Les fruits de cave
La neige continue à tomber. J’aime sa persévérance muette, son épaisseur montante. Je dis merci pour la lumière. À défaut de foi, j’ai la louange facile. À côtoyer le givre, je comprends mieux l’été. La vraie beauté, on ne peut pas la désigner. Il faut plus que des yeux pour la voir, plus que des mains pour la toucher. En ce décembre 2011, je regarde l’an neuf par un trou de mémoire. J’affûte l’alphabet pour que les mots tranchent dans le vif. À chaque jour sur terre, la naissance d’un enfant nous sauve de nous-mêmes. Les questions de la vie n’exigent pas de réponses mais implorent l’amour. Mille fils nous relient les uns aux autres. J’en brode avec l’aiguille d’un crayon une dentelle de gestes. Quelques mésanges picossent dans le givre. Les grains de mémoire jetés au feu crépitent d’émotions.
Quand les arbres sont plus fins, les jardins déserts, les vitres embuées, malgré l’épaisseur des vêtements, c’est à la nudité qu’invite l’hiver. Un petit homme en moi pousse vers le ravin une pleine brouette de biens. Me délestant des heures et des poignards à vif, j’avance vers le dépouillement. Même les pierres ont froid. Je laisse ma main courir sur la page. Je réchauffe d’un mot les ailes des oiseaux. J’ai une phrase plantée dans le cœur comme une écharde avide. Je ne suis jamais seul quand j’écris. Je communique avec les racines, les nuages, la petitesse des choses et la grandeur du monde. Lorsque je suis penché sur mon cahier, le bout de mon crayon dessine la ligne d’horizon. Une montagne se dresse sur ses tibias de pierre. Des nuages vont et viennent. Il pleut sur le papier. Les fruits de cave retrouvent leurs racines, la lumière son ombre. La vie est forte. À chaque amputation quelque chose d’autre se reconstruit.

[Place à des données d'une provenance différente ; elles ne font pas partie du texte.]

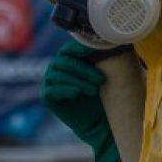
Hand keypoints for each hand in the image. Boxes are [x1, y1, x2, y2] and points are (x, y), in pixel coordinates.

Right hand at [41, 42, 119, 161]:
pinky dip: (66, 89)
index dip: (78, 48)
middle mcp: (56, 68)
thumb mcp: (106, 73)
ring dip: (79, 81)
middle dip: (84, 70)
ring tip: (94, 90)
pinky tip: (77, 93)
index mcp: (68, 59)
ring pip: (60, 75)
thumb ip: (104, 57)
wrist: (99, 119)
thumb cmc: (104, 93)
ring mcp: (49, 82)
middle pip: (65, 61)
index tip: (91, 50)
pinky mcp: (47, 96)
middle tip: (101, 80)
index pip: (68, 49)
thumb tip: (114, 41)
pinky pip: (52, 89)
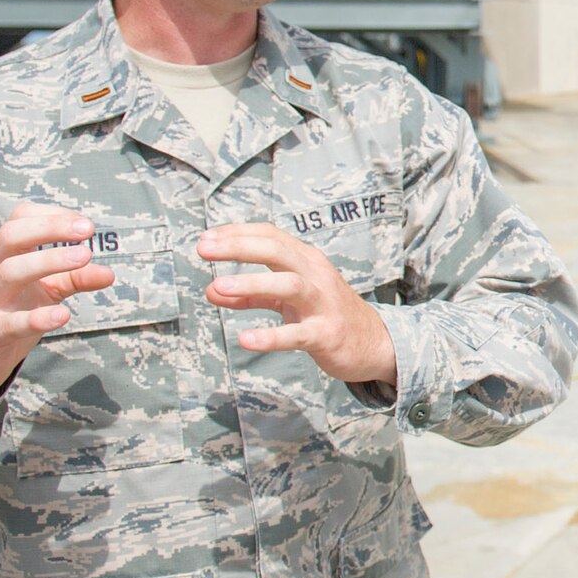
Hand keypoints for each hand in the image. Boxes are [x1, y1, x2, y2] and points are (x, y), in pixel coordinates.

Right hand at [0, 202, 116, 405]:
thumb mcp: (44, 293)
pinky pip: (10, 323)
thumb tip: (109, 273)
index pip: (19, 220)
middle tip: (87, 230)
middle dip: (48, 227)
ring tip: (85, 257)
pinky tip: (63, 314)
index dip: (51, 215)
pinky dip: (37, 318)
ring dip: (48, 261)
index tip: (84, 224)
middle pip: (10, 237)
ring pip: (10, 272)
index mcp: (7, 259)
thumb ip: (74, 280)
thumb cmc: (9, 314)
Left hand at [197, 224, 396, 385]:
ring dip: (253, 282)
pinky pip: (298, 334)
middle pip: (278, 251)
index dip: (237, 234)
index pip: (270, 236)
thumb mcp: (287, 299)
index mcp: (306, 261)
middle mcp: (316, 275)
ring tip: (219, 285)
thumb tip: (211, 290)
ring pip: (289, 284)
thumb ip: (251, 294)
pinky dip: (271, 336)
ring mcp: (322, 304)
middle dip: (239, 246)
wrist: (374, 343)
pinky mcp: (326, 334)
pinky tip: (246, 339)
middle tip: (203, 248)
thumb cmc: (325, 313)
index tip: (205, 238)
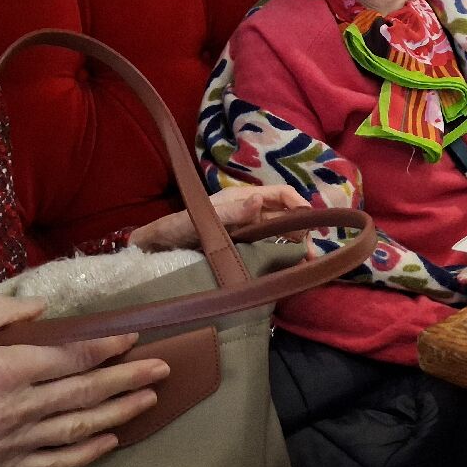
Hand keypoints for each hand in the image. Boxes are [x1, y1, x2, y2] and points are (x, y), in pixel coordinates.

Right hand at [0, 294, 168, 466]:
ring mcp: (13, 443)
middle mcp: (18, 408)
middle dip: (131, 377)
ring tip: (151, 398)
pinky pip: (55, 464)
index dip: (109, 346)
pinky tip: (110, 441)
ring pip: (80, 427)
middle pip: (88, 391)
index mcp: (7, 370)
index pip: (75, 357)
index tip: (135, 337)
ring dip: (121, 412)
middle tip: (165, 367)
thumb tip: (41, 308)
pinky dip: (87, 453)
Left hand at [128, 185, 309, 251]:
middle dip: (303, 231)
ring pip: (280, 236)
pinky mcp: (242, 252)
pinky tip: (289, 271)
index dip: (298, 205)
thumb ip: (230, 211)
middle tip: (313, 253)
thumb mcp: (202, 218)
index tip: (311, 223)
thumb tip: (260, 201)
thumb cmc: (176, 228)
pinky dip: (282, 260)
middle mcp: (250, 214)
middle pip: (285, 217)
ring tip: (307, 264)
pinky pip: (268, 252)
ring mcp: (247, 233)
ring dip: (296, 247)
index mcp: (244, 199)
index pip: (281, 195)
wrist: (153, 250)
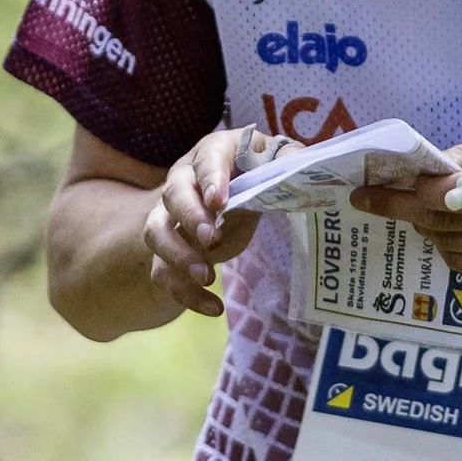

Il neige de plus en plus. Sans tuque sur la tête, j’avance dans le plumage des anges. Vrais habitants de l’air, des corbeaux noirs s’agitent sur le larmier des arbres aux modillons de givre. Leurs cris effraient la neige. Quand on marche dans le blizzard, la décantation de l’âme se fait de l’intérieur, loin du bruit. On ne voit plus que la lumière. L’infiniment petit compose le plus grand. La neige est une symphonie muette. À chaque jour, je me déleste d’un objet. Je me sens à la fois plus fragile et plus fort. En hiver, les branches ne gardent pas l’odeur des oiseaux. Elles attendent leur retour. Un écureuil, sous l’éventail de sa queue, se risque sur la neige. Que cherche-t-il ainsi ? La marche en forêt n’est pas loin d’un rituel. Je remonte lentement vers le zénith de l’an. Chaque seconde a son goût, son amertume, son miel. Disponible à la grâce, c’est en raquettes que je prie. Je cherche l’infini pénétrant le fini, la grandeur d’un monde qui échappe à l’humain. Un lot de petits bonheurs s’accroche aux sapins. Les épinettes se dressent pour affronter le vent. La neige jamais la même se ressemble pourtant. Un ruisseau m’apparaît où j’ai failli tomber. Sous la glace fragile une eau plus pure coule. Sous mes airs de malheur, je porte le bonheur. Je n’ai rien pris au temps que je ne puisse rendre, mes rides et ma folie, ma parole et mon sang. Je n’ai pris que mon temps avec un peu d’espace.